/---

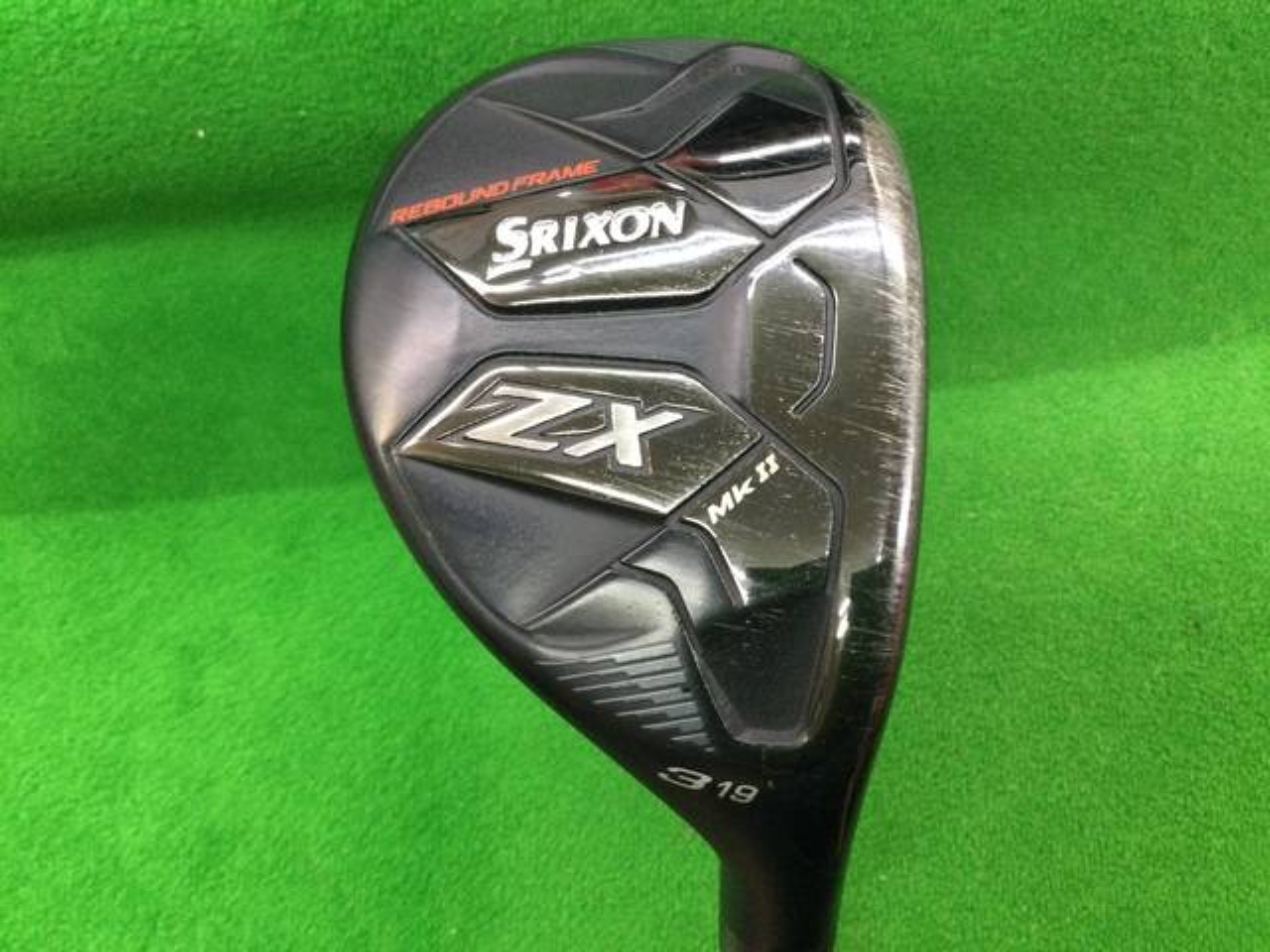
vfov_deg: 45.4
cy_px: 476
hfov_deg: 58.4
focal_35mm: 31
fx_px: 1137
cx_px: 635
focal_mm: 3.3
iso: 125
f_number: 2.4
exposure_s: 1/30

\---
/---

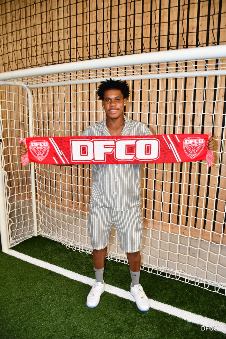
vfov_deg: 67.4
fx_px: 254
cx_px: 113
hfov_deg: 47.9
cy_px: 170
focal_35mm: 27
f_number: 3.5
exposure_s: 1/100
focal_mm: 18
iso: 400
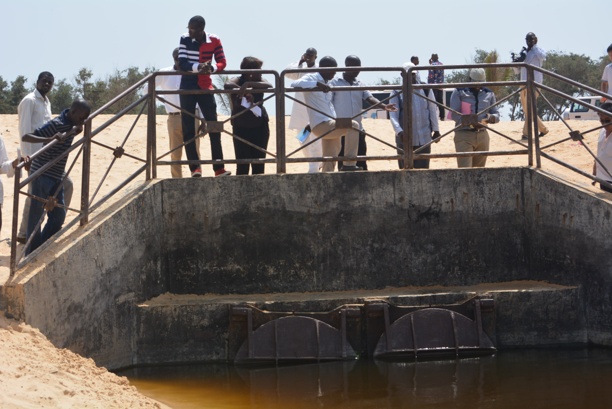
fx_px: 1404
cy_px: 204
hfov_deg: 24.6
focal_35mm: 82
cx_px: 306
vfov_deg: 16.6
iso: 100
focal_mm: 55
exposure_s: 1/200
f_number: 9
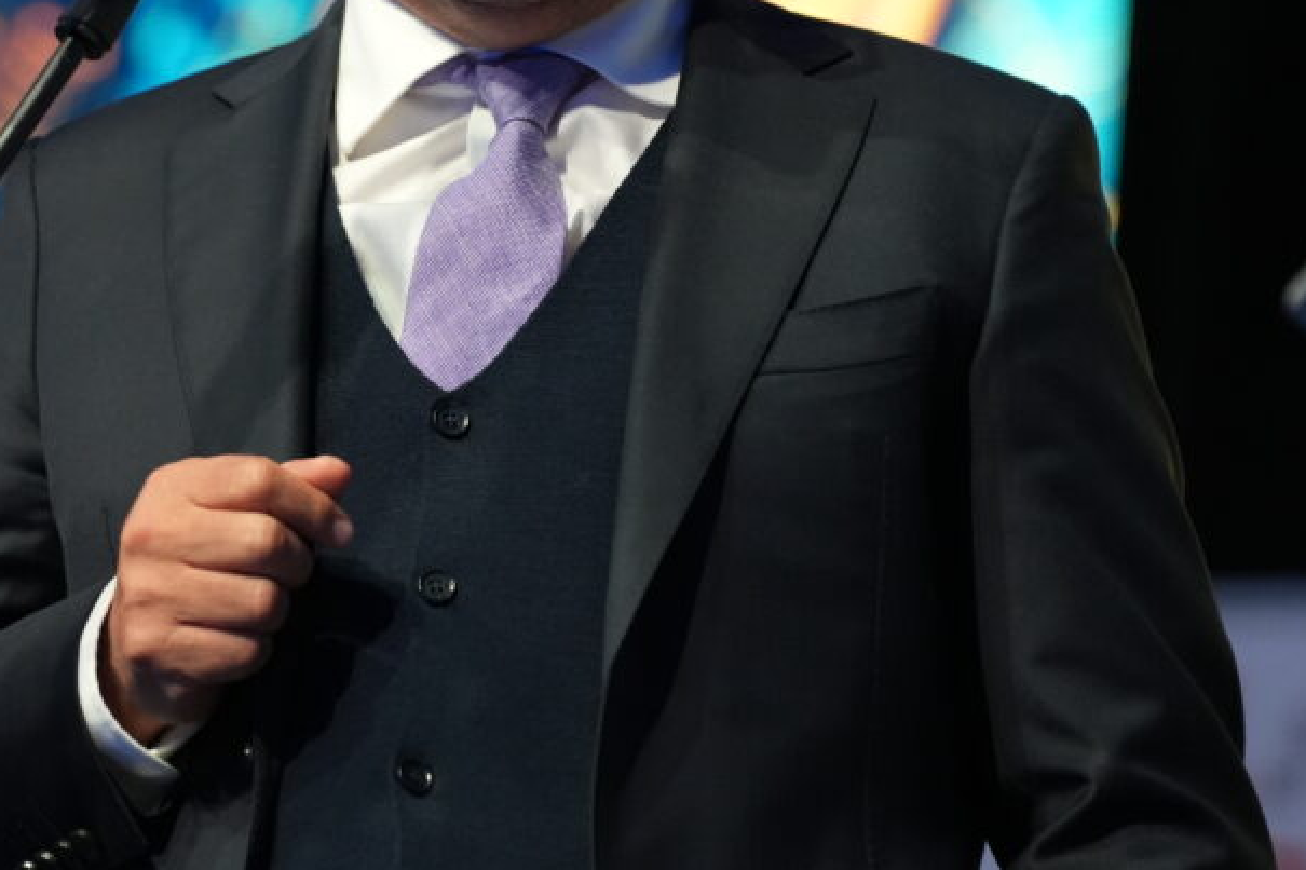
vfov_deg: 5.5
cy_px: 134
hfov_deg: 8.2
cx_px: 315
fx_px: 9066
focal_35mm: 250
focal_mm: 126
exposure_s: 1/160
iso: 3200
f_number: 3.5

\---
/---

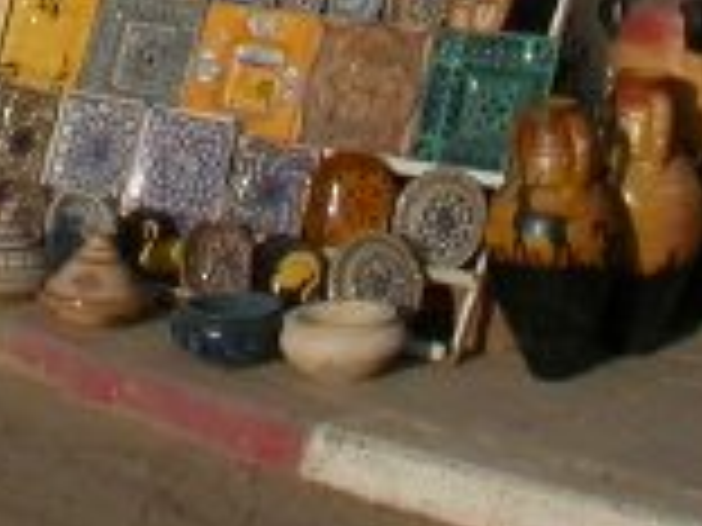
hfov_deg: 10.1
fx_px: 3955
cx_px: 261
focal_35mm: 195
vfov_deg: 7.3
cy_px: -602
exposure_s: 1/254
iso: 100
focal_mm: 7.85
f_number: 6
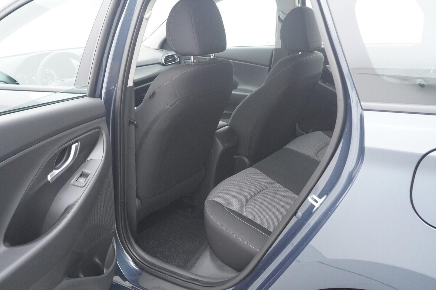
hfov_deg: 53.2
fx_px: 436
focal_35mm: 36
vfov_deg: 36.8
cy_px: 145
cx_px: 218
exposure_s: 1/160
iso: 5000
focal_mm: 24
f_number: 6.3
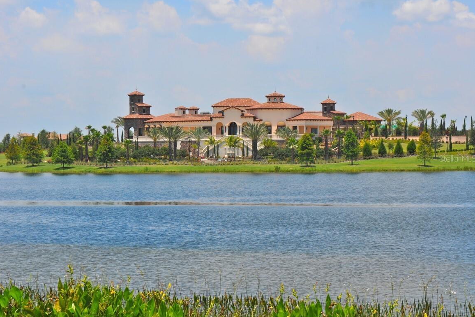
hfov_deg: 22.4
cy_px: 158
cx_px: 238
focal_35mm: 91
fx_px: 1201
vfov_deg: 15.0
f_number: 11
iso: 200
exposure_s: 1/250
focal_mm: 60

\---

DESCRIPTION OF THE TASK: What is needed is a verbatim copy of every line in the records above from the one containing "focal_35mm: 91" down to the one containing "focal_mm: 60", both included, and nothing more.

REPLY TO THE TASK:
focal_35mm: 91
fx_px: 1201
vfov_deg: 15.0
f_number: 11
iso: 200
exposure_s: 1/250
focal_mm: 60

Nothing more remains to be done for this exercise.